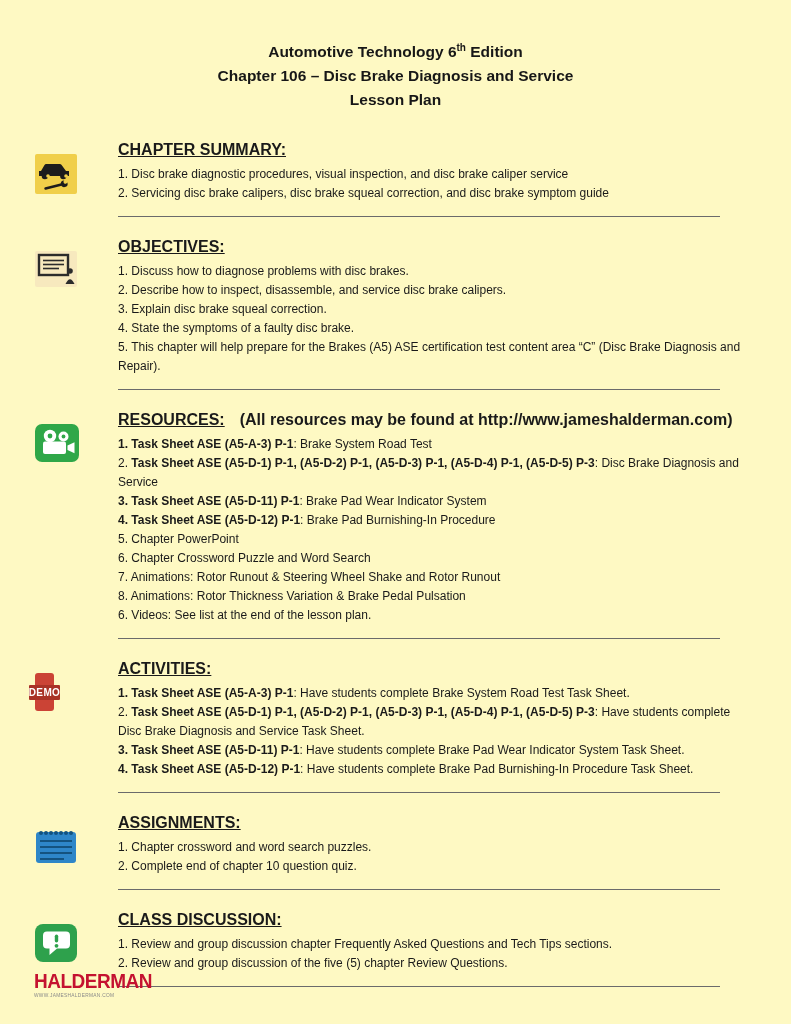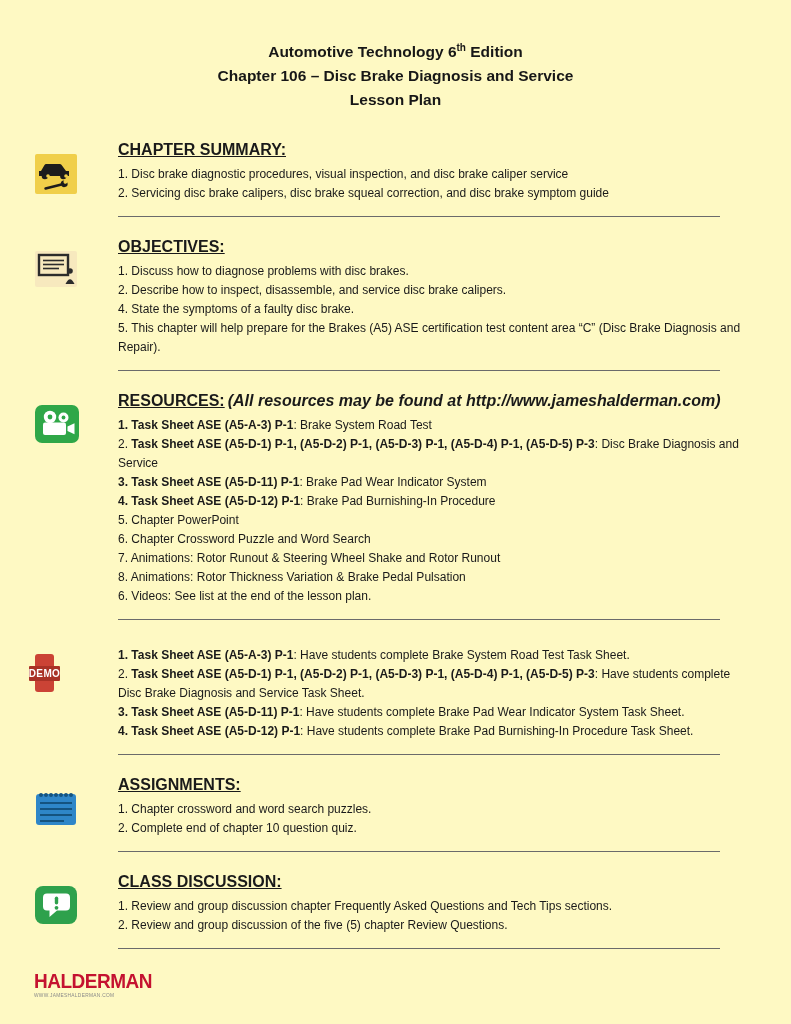--- a/index.html
+++ b/index.html
@@ -92,6 +92,7 @@
         <div class="items">
             <div class="item"><span>1. Discuss how to diagnose problems with disc brakes.</span></div>
             <div class="item"><span>2. Describe how to inspect, disassemble, and service disc brake calipers.</span></div>
+            <div class="item"><span>3. Explain disc brake squeal correction.</span></div>
             <div class="item"><span>4. State the symptoms of a faulty disc brake.</span></div>
             <div class="item"><span>5. This chapter will help prepare for the Brakes (A5) ASE certification test content area “C” (Disc Brake Diagnosis and Repair).</span></div>
           </div>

....

— WORK TO BE COMPLETED —
Please transcribe word for word the lines from the line with "Diagnosis and Repair).</span></div>" to the end of the material, both ends included.

— RESULT OF THE TASK —
             <div class="item"><span>5. This chapter will help prepare for the Brakes (A5) ASE certification test content area “C” (Disc Brake Diagnosis and Repair).</span></div>
           </div>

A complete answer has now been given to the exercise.